London Fashion Week: Giles

Daryoush Haj-Najafi reports...

While Gareth Pugh is set to show in Paris this season, that hardly means London's talent pool has run dry. In fact, I'd venture to say that Giles Deacon has never, ever had a duff show—and not just because his former girlfriend, Pop editor and fashion colossus Katie Grand, works alongside him. It has to do with taste, a quality not mentioned enough in show reports. Only yesterday, Fantastic Man's Charlie Porter and I were discussing the surprising lack of taste in so many young collections, but this has never been Giles' problem. He has the stuff in spades: color, cut, everything.

Giles' spring collection yesterday reflected a shift from his modernist baroque aesthetic to his hard-edged and graphic roots, when he worked at Bottega Veneta and Dazed & Confused in the 90s. Back then, his own appearance was not dissimilar to the Pet Shop Boys' Chris Lowe at his most iconic—in fact, their videos were cited as an early influence. At one time, Giles was even a Bang & Olufsen model. Now his collections have gone from angular sophistication to the embodiment of the moneyed life you imagine his dresses dancing off to, but married with a cheery English charm, hence the happy Pac Man hats.

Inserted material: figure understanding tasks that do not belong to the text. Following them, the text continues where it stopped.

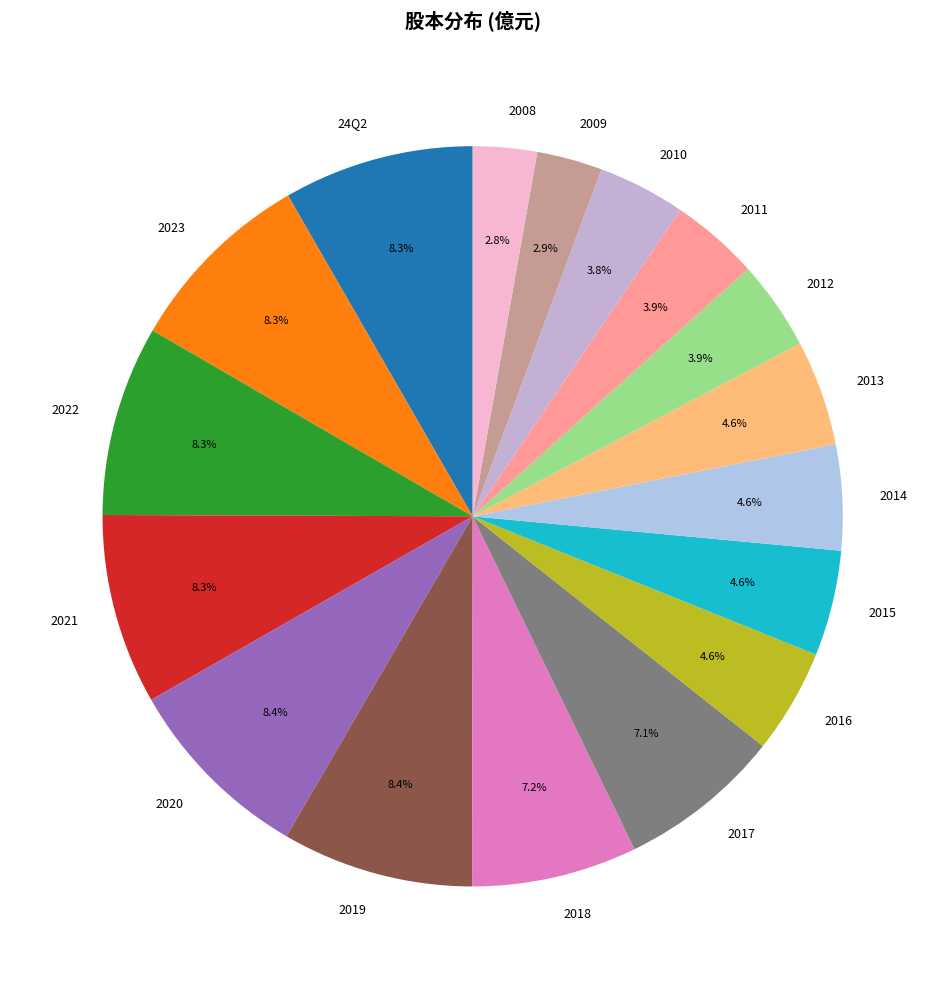

Approximately how many times larger is the value at 2012 compared to 2021?

0.5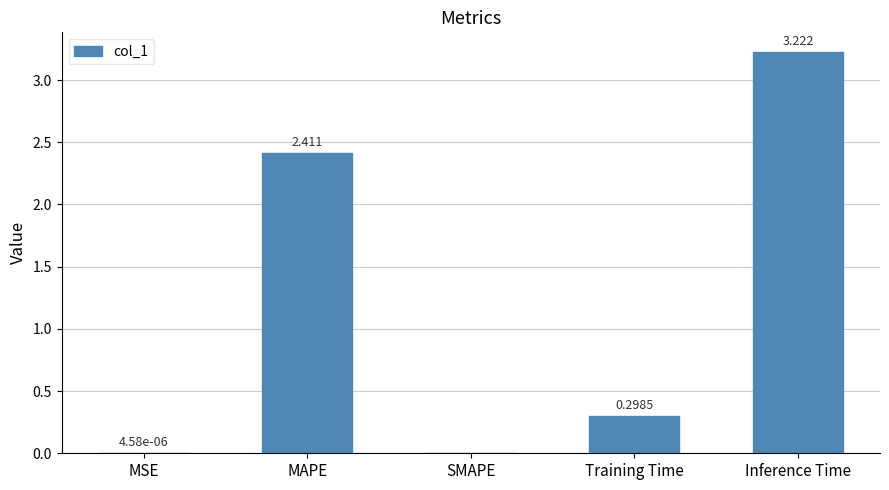

How many data points are above 0?

4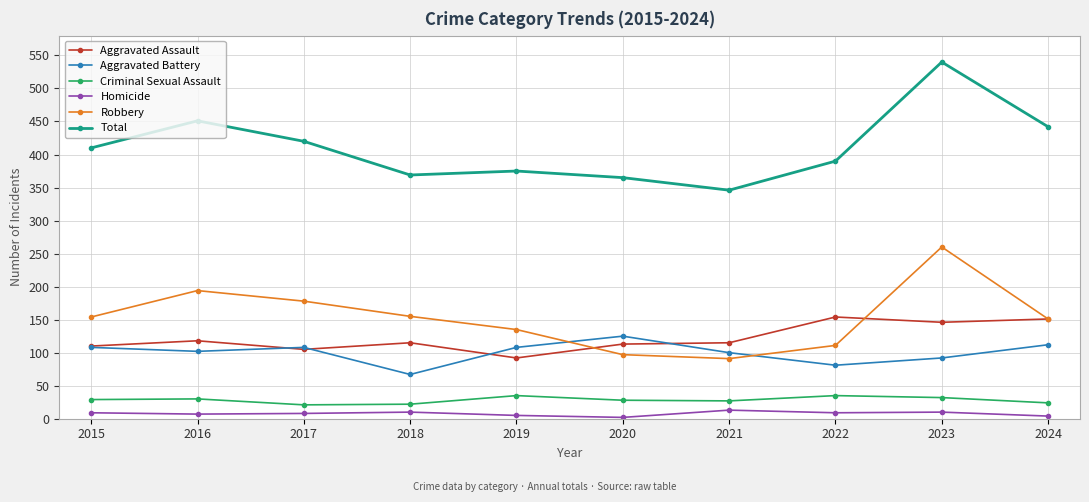

True or false: Total and Aggravated Assault intersect in this chart.

False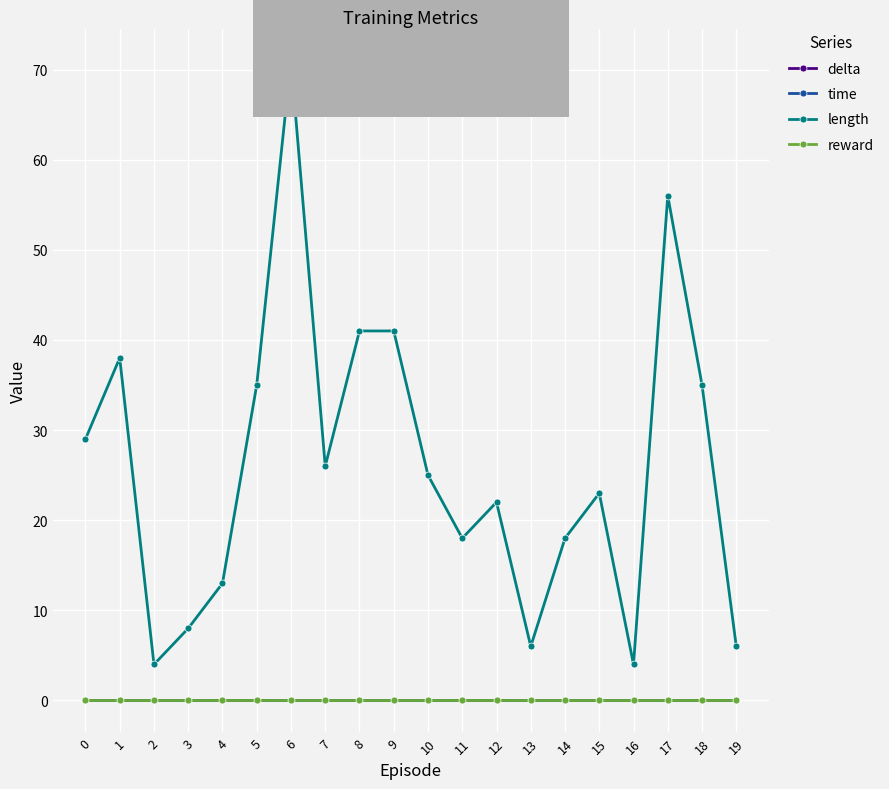

How many lines are shown in the chart?

4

So that's were the show came from, then mixed with a multitude of ideas, enough to sustain some designers' entire careers. There were the new season's bright colors (not primary, not pop, maybe plastic), the full spectrum of skirt lengths, a few patent materials, clean lines and, with Prada-like contrariness, gray camouflage prints—a collection both pro and anti-commercial.